● **Source material**:
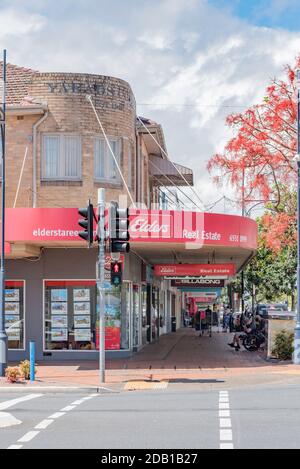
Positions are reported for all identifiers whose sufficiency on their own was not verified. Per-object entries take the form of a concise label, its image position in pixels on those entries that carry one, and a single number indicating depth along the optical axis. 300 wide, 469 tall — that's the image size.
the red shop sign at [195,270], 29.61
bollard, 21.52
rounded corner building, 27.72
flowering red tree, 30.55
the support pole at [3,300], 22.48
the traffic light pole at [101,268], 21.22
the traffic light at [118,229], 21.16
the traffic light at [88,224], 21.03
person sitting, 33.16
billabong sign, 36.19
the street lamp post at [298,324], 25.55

---

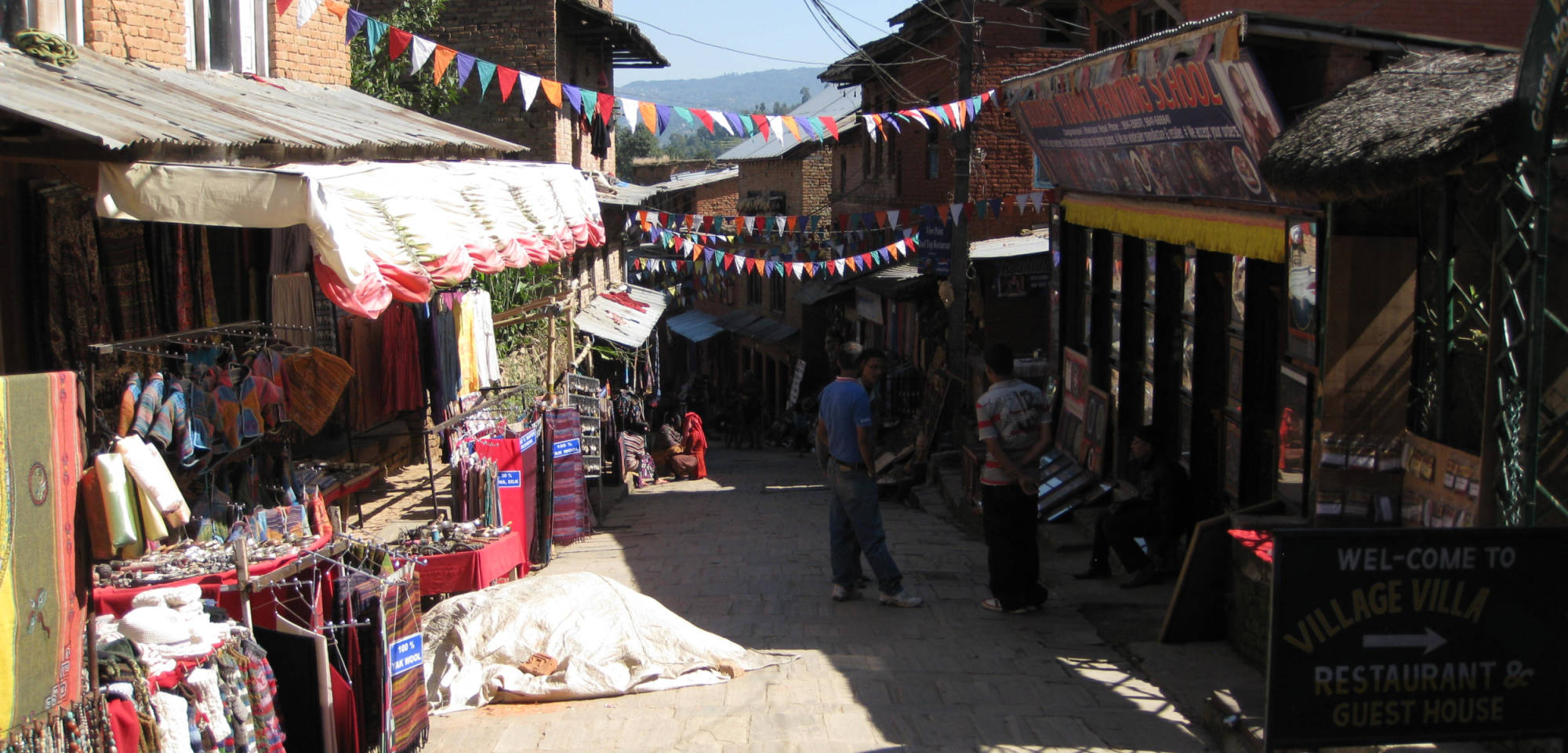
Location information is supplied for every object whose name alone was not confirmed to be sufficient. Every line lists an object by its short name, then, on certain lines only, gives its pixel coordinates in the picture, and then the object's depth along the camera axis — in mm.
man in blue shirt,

--

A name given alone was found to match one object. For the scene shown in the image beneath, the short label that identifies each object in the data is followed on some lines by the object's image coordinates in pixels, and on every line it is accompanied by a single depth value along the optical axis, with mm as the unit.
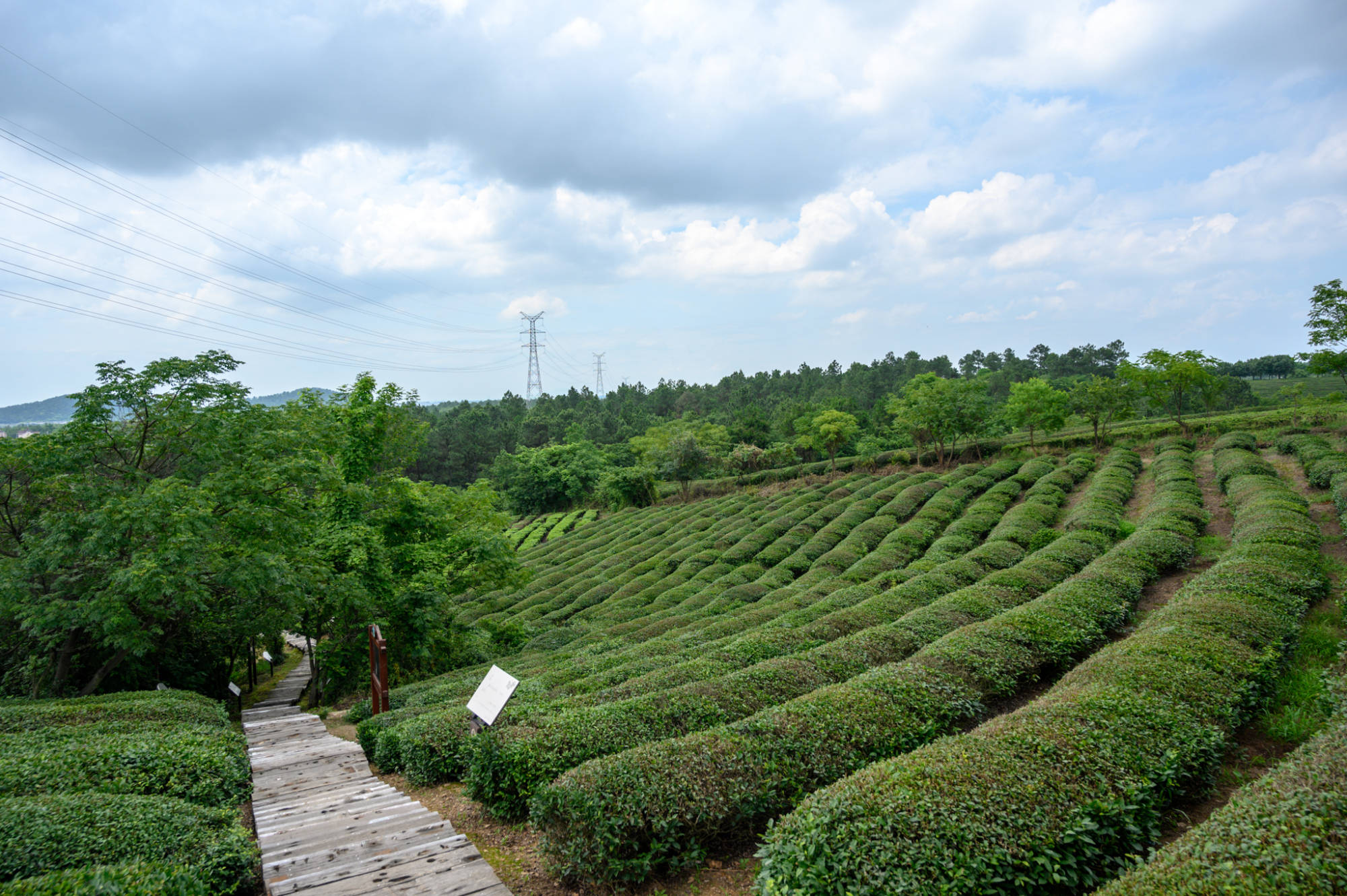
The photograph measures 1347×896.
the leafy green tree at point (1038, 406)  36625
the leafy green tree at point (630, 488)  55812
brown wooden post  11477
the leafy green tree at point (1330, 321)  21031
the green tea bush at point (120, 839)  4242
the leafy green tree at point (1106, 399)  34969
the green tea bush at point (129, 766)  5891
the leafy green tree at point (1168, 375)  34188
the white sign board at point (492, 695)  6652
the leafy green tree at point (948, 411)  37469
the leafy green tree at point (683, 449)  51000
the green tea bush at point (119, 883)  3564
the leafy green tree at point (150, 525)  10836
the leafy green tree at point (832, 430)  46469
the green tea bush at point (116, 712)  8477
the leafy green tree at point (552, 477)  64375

● **The problem**: Starting at the line that has "bollard, 21.52" in the records above, restate word for word every line until the one that has "the street lamp post at [298,324], 25.55", and include that one as well.

● **Completed task**:
bollard, 21.52
rounded corner building, 27.72
flowering red tree, 30.55
the support pole at [3,300], 22.48
the traffic light pole at [101,268], 21.22
the traffic light at [118,229], 21.16
the traffic light at [88,224], 21.03
person sitting, 33.16
billabong sign, 36.19
the street lamp post at [298,324], 25.55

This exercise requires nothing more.